**SELECTED EXCERPT:**
——
Declassified documents give edge to book 'An Enormous Crime,' but officials ridicule author's impassioned claims.

August 31, 2007|Estes Thompson | Associated Press

RALEIGH, N.C. -- In 1981, rookie Rep. Bill Hendon left a Capitol Hill intelligence briefing convinced that there were American prisoners of war from Vietnam still alive and in captivity in Southeast Asia.

Nearly three decades later, he says, they're still there -- and still alive.

"Absolutely," Hendon said. "No question about it."

It's a position ridiculed by both government officials and former POWs who spent years in captivity during the Vietnam War. After meeting with Hendon in 1986, President Ronald Reagan wrote in his diary that the two-term congressman from western North Carolina was "off his rocker."

But the 62-year-old Hendon, who left Congress in 1987, remains resolute. He has published "An Enormous Crime," a 587-page book filled with declassified government documents he and co-author Elizabeth Stewart believe prove that living Americans were left behind in Southeast Asia after the fall of Saigon in 1975.

"The intelligence indicates that about 700 were knowingly left at the end of the war," Hendon said from his home in Washington, D.C. "There have been some losses. They are keeping these men alive . . . in underground prisons northwest of Hanoi."

Since that first intelligence briefing, Hendon has made dozens of trips to Southeast Asia to search for living POWs. During a trip to Hanoi in 1995, Hendon chained himself to the gate of a compound used by American investigators -- a protest against what he called the government's refusal to act on reports of living prisoners.

A few days later, U.S. and Vietnamese officials went to a site where Hendon thought living POWs were being held. None was found.

"In spite of the years of investigations and the overt and covert means we, the government, have used to look at such things to date, there is no credible evidence that any living American is being held against his will in Southeast Asia," said Larry Greer, a spokesman for the Department of Defense's Prisoner of War/Missing Personnel Office.

The office posts regular updates on the status of the 1,783 Americans officially listed as unaccounted for in Southeast Asia. Since 1975, the government has received 22,943 reports on missing Americans, including 1,989 "firsthand live sightings." Of those, only 47 are unexplained.

"No matter how hard you try, you cannot come up with an additional 700 names of POWs who didn't come home," Greer said.

Hendon's suggestion that 700 living POWs were left behind is also dismissed by Mike McGrath, a Navy pilot from Monument, Colo., who was shot down in 1967 and held captive for more than six years. During that time, McGrath said, he and other POWs kept up with one another as best they could as they were shuffled from prison to prison.

McGrath, 67, said he and his fellow POWs compared notes following their release in 1973 after the Paris peace accords.
——
**DATA FOR REVIEW:**
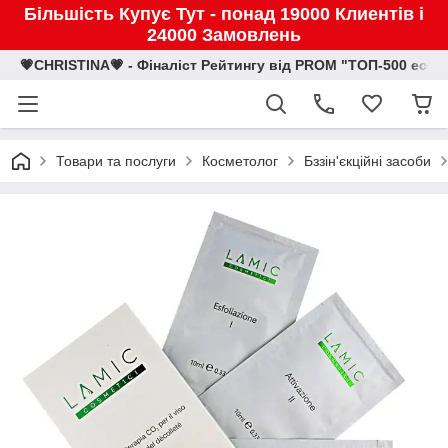
Більшість Купує Тут - понад 19000 Клиентів і
24000 Замовлень
💗CHRISTINA💗 - Фіналіст Рейтингу від PROM "ТОП-500 eco
Товари та послуги
Косметолог
Бззiн'єкційні засоби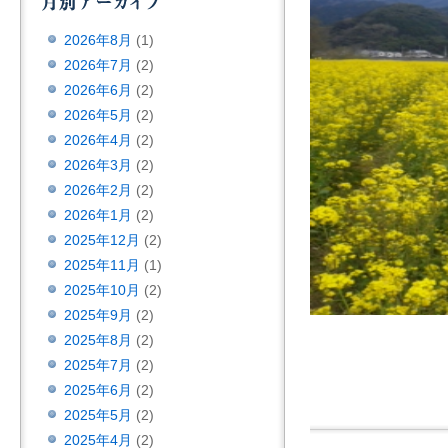
2026年8月
(1)
2026年7月
(2)
2026年6月
(2)
2026年5月
(2)
2026年4月
(2)
2026年3月
(2)
2026年2月
(2)
2026年1月
(2)
2025年12月
(2)
2025年11月
(1)
2025年10月
(2)
2025年9月
(2)
2025年8月
(2)
2025年7月
(2)
2025年6月
(2)
2025年5月
(2)
2025年4月
(2)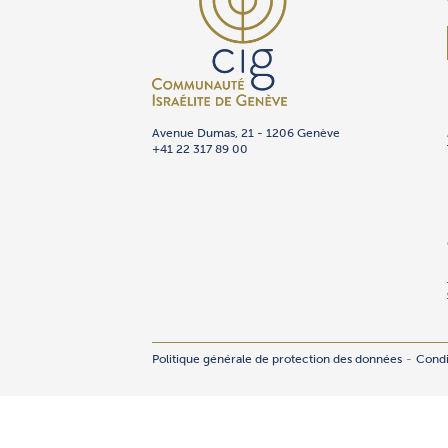
Avenue Dumas, 21 - 1206 Genève
+41 22 317 89 00
Politique générale de protection des données
Condi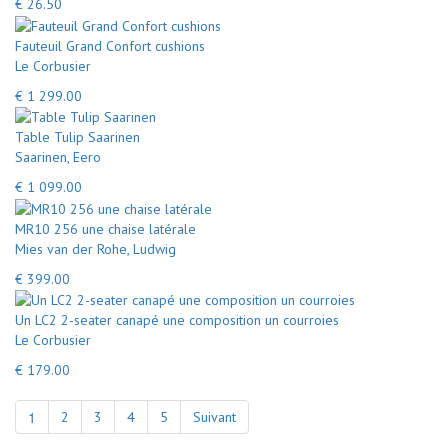
€ 26.50
Fauteuil Grand Confort cushions
Le Corbusier
€ 1 299.00
Table Tulip Saarinen
Saarinen, Eero
€ 1 099.00
MR10 256 une chaise latérale
Mies van der Rohe, Ludwig
€ 399.00
Un LC2 2-seater canapé une composition un courroies
Le Corbusier
€ 179.00
1
2
3
4
5
Suivant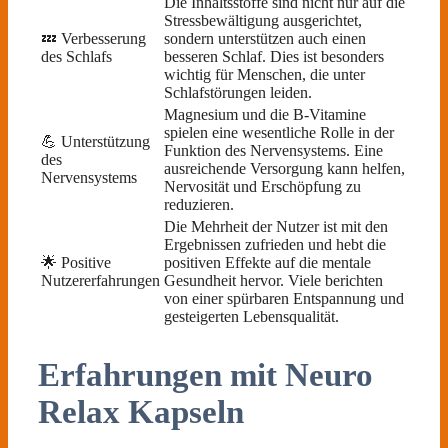
Die Inhaltsstoffe sind nicht nur auf die
Stressbewältigung ausgerichtet,
💤 Verbesserung
sondern unterstützen auch einen
des Schlafs
besseren Schlaf. Dies ist besonders
wichtig für Menschen, die unter
Schlafstörungen leiden.
Magnesium und die B-Vitamine
spielen eine wesentliche Rolle in der
💪 Unterstützung
Funktion des Nervensystems. Eine
des
ausreichende Versorgung kann helfen,
Nervensystems
Nervosität und Erschöpfung zu
reduzieren.
Die Mehrheit der Nutzer ist mit den
Ergebnissen zufrieden und hebt die
🌟 Positive
positiven Effekte auf die mentale
Nutzererfahrungen
Gesundheit hervor. Viele berichten
von einer spürbaren Entspannung und
gesteigerten Lebensqualität.
Erfahrungen mit Neuro
Relax Kapseln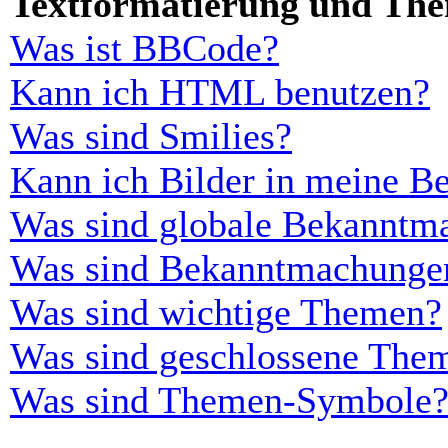
Textformatierung und Th
Was ist BBCode?
Kann ich HTML benutzen?
Was sind Smilies?
Kann ich Bilder in meine Be
Was sind globale Bekanntm
Was sind Bekanntmachunge
Was sind wichtige Themen?
Was sind geschlossene The
Was sind Themen-Symbole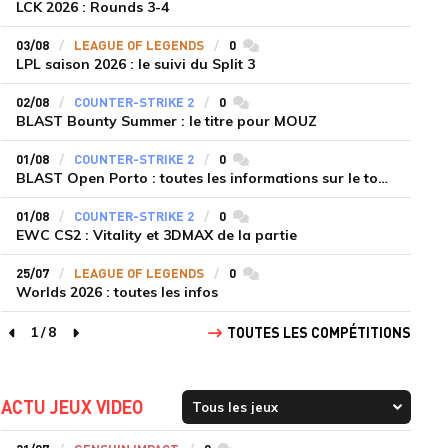
LCK 2026 : Rounds 3-4
03/08
LEAGUE OF LEGENDS
0
commentaires
LPL saison 2026 : le suivi du Split 3
02/08
COUNTER-STRIKE 2
0
commentaires
BLAST Bounty Summer : le titre pour MOUZ
01/08
COUNTER-STRIKE 2
0
commentaires
BLAST Open Porto : toutes les informations sur le tournoi
01/08
COUNTER-STRIKE 2
0
commentaires
EWC CS2 : Vitality et 3DMAX de la partie
25/07
LEAGUE OF LEGENDS
0
commentaires
Worlds 2026 : toutes les infos
1
/
8
TOUTES LES COMPÉTITIONS
page précédente
page suivante
ACTU JEUX VIDEO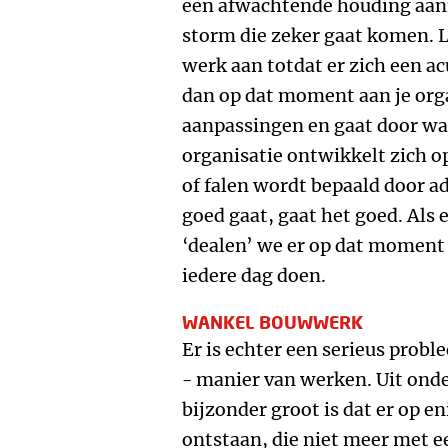
een afwachtende houding aann
storm die zeker gaat komen. Le
werk aan totdat er zich een ac
dan op dat moment aan je orga
aanpassingen en gaat door wa
organisatie ontwikkelt zich o
of falen wordt bepaald door a
goed gaat, gaat het goed. Als
‘dealen’ we er op dat moment
iedere dag doen.
WANKEL BOUWWERK
Er is echter een serieus prob
- manier van werken. Uit onde
bijzonder groot is dat er op 
ontstaan, die niet meer met e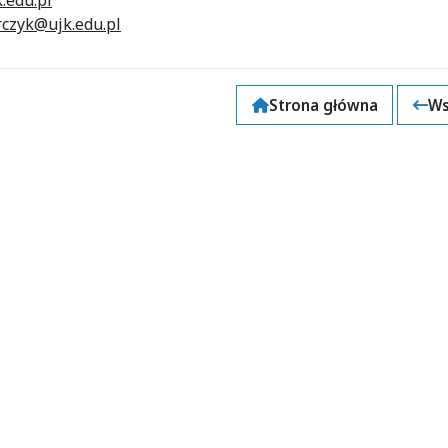
.edu.pl
czyk@ujk.edu.pl
Strona główna
Ws
k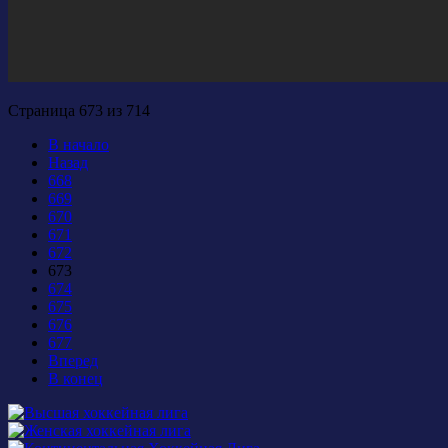
Страница 673 из 714
В начало
Назад
668
669
670
671
672
673
674
675
676
677
Вперед
В конец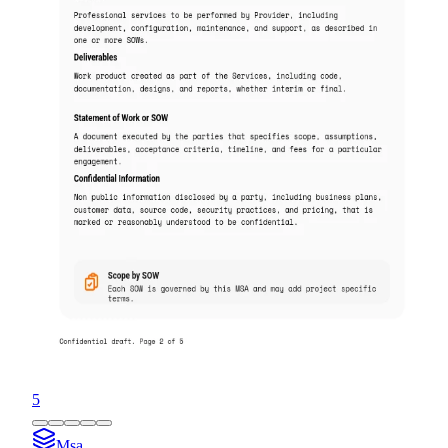
5
Msa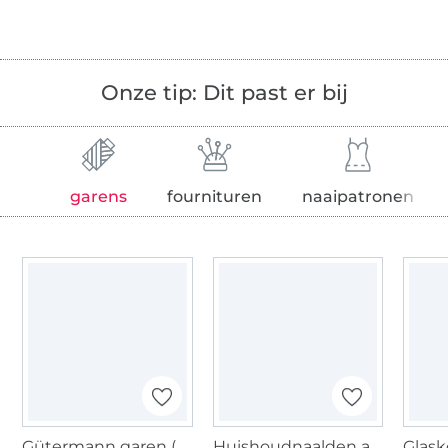
Onze tip: Dit past er bij
garens
fournituren
naaipatronen
Gütermann garen (000) zwart
Huishoudnaalden ass. met goudkleurig oog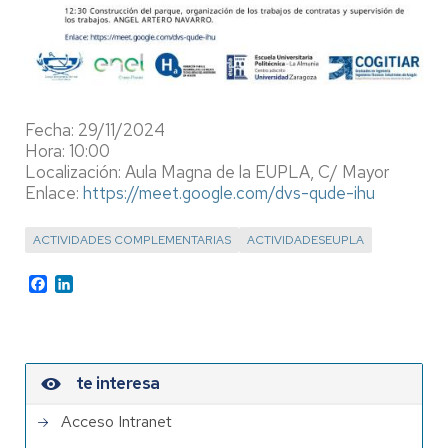
Fecha: 29/11/2024
Hora: 10:00
Localización: Aula Magna de la EUPLA, C/ Mayor
Enlace:
https://meet.google.com/dvs-qude-ihu
ACTIVIDADES COMPLEMENTARIAS
ACTIVIDADESEUPLA
Facebook
LinkedIn
te interesa
Acceso Intranet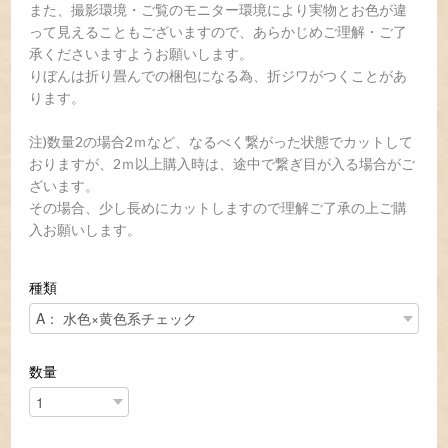
また、撮影環境・ご覧のモニター環境により実物とお色が違
って見えることもございますので、あらかじめご理解・ご了
承くださいますようお願いします。
りぼんは折り畳んでの梱包になる為、折ジワがつくことがあ
ります。
注)数量2の場合2ｍなど、なるべく繋がった状態でカットして
おりますが、2ｍ以上購入時は、途中で繋ぎ目が入る場合がご
ざいます。
その場合、少し長めにカットしますので理解ご了承の上ご購
入お願いします。
種類
数量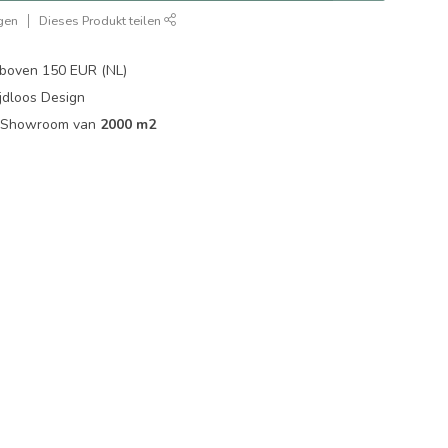
gen
Dieses Produkt teilen
boven 150 EUR (NL)
jdloos Design
ip Showroom van
2000 m2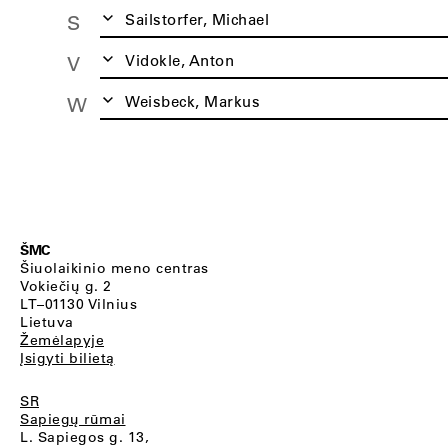
Sailstorfer, Michael
S
Vidokle, Anton
V
Weisbeck, Markus
W
ŠMC
Šiuolaikinio meno centras
Vokiečių g. 2
LT–01130 Vilnius
Lietuva
Žemėlapyje
Įsigyti bilietą
SR
Sapiegų rūmai
L. Sapiegos g. 13,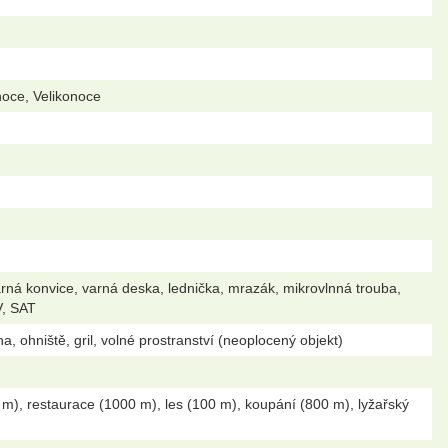
noce, Velikonoce
arná konvice, varná deska, lednička, mrazák, mikrovlnná trouba,
V, SAT
, ohniště, gril, volné prostranství (neoplocený objekt)
m), restaurace (1000 m), les (100 m), koupání (800 m), lyžařský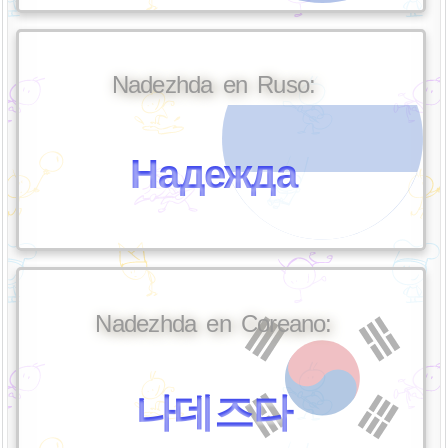
Nadezhda en Ruso:
Надежда
Nadezhda en Coreano:
나데즈다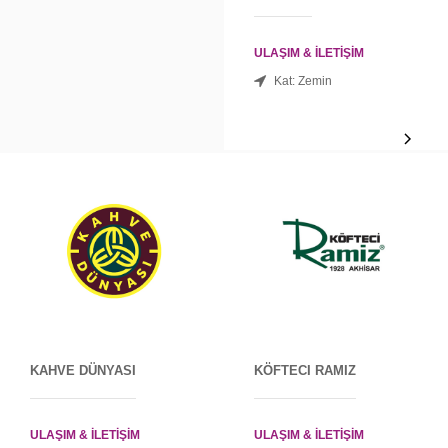
ULAŞIM & İLETİŞİM
Kat: Zemin
KAHVE DÜNYASI
KÖFTECI RAMIZ
ULAŞIM & İLETİŞİM
ULAŞIM & İLETİŞİM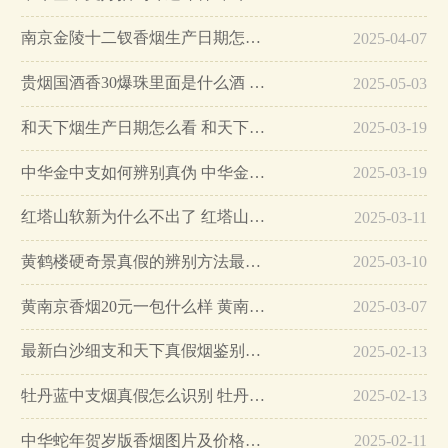
南京金陵十二钗香烟生产日期怎么看 南京金陵十二钗香烟保质期…
2025-04-07
贵烟国酒香30爆珠里面是什么酒 贵烟国酒香30怎么辨别真假…
2025-05-03
和天下烟生产日期怎么看 和天下烟真假辨别方法六个方面…
2025-03-19
中华金中支如何辨别真伪 中华金中支真假烟鉴别方法…
2025-03-19
红塔山软新为什么不出了 红塔山软新烟停售原因详解…
2025-03-11
黄鹤楼硬奇景真假的辨别方法最简单版…
2025-03-10
黄南京香烟20元一包什么样 黄南京香烟真假鉴别…
2025-03-07
最新白沙细支和天下真假烟鉴别指南…
2025-02-13
牡丹蓝中支烟真假怎么识别 牡丹蓝中支烟真假鉴别带图…
2025-02-13
中华蛇年贺岁版香烟图片及价格大全…
2025-02-11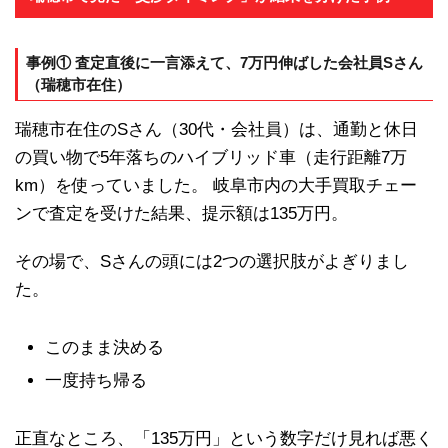
事例① 査定直後に一言添えて、7万円伸ばした会社員Sさん
（瑞穂市在住）
瑞穂市在住のSさん（30代・会社員）は、通勤と休日
の買い物で5年落ちのハイブリッド車（走行距離7万
km）を使っていました。 岐阜市内の大手買取チェー
ンで査定を受けた結果、提示額は135万円。
その場で、Sさんの頭には2つの選択肢がよぎりまし
た。
このまま決める
一度持ち帰る
正直なところ、「135万円」という数字だけ見れば悪く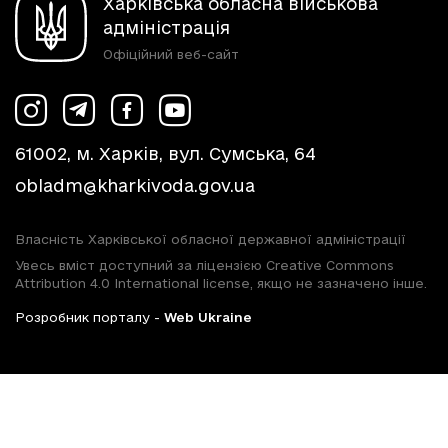
Харківська обласна військова
адміністрація
Офіційний веб-сайт
61002, м. Харків, вул. Сумська, 64
obladm@kharkivoda.gov.ua
Власність Харківської обласної державної адміністрації
Увесь вміст доступний за ліцензією Creative Commons
Attribution 4.0 International license, якщо не зазначено інше.
Розробник порталу -
Web Ukraine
——
**WHAT TO WORK ON:**
- a) Do these statements agree with the article on Hendon's POW book? (i) Hendon left Congress in 1987. (ii) His book runs to 687 pages. (iii) McGrath was shot down in 1967. Answer yes or no for each and quote the deciding words.
- b) In the article on Hendon's POW book, how many Americans are officially listed as unaccounted for in Southeast Asia?
- c) Could you carry the article on Hendon's POW book forward from the point where it stops?
The rows have nothing to do with the text.

**TASK RESPONSES:**
- a)
(i) Yes: "who left Congress in 1987"
(ii) No: "a 587-page book"
(iii) Yes: "who was shot down in 1967"

- b) 1,783 Americans.

- c)
"In my memory list, I had 350 names," McGrath said, adding that military analysts have studied the released prisoners' recollections. "There were hundreds of us who did that. Everybody was accounted for, either dead or alive."

Stewart, the co-author of Hendon's book, said her father, Col. Peter J. Stewart, was an Air Force F-4C Phantom II pilot who was shot down in 1966. Although the book lists him as missing in action, the military classifies him with a "presumptive finding of death." She left her Florida law practice 20 years ago to work on the issue after getting a briefing on her father's status. She has since resumed law practice in Lake Wales, Fla.

After a yearlong investigation, the Senate Select Committee on POW/MIA Affairs concluded in 1993 that there was hope -- but no hard evidence -- that a few dozen American soldiers may have been alive in Southeast Asia. The committee rejected allegations that Americans were knowingly left behind or that hundreds were still in prison camps.

Former POW Paul Galanti, a director of the American Ex-Prisoners of War, said Hendon's book doesn't have anything new.

"Most family members accepted that their sons, fathers or dads had been killed rather than captured and held captive," said Galanti, who spent seven years as a captive in North Vietnam after his Navy A4-C Skyhawk was shot down in 1966.

Greer said Hendon has been asked for names of people he believes are living today. Hendon can't say for certain the names he cites in the book are POWs who remain alive and in enemy hands. Some may have died, Hendon said, but he feels certain the men weren't killed.

"If you say all the reports are false, then you don't have to act on them," he said. "It's been a vicious circle for years. They say we'll go get them if there's credible evidence, and they make sure there's no credible evidence. It's time to put all that aside.

"Let's end this thing and get these guys home."